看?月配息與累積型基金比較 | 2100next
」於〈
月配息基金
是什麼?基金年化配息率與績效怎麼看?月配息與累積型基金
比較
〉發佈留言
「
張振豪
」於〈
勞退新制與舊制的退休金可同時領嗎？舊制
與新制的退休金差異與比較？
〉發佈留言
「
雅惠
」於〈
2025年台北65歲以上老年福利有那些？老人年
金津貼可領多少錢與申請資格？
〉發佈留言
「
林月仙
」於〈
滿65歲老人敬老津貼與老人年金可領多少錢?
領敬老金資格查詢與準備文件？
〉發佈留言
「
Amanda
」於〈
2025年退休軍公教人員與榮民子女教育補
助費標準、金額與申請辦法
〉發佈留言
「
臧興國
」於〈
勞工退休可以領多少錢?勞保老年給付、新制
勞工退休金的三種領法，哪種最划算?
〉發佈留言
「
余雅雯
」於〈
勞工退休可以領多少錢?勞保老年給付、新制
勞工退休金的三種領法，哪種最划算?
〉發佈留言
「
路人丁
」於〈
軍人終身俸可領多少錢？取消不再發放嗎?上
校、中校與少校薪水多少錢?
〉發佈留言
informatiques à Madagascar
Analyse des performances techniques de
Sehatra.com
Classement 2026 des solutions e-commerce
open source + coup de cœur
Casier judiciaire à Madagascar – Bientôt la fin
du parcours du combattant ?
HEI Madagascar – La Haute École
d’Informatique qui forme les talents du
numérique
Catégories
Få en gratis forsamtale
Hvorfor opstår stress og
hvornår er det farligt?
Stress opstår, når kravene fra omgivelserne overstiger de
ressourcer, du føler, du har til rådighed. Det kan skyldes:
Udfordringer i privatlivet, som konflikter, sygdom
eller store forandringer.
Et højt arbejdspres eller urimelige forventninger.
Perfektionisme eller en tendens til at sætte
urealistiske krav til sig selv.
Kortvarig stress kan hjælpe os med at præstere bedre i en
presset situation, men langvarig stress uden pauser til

__TASK REQUIREMENTS__
What is the number of lines above that contain the word "Madagascar"? Answer with that number only.

__EXERCISE SOLUTION__
3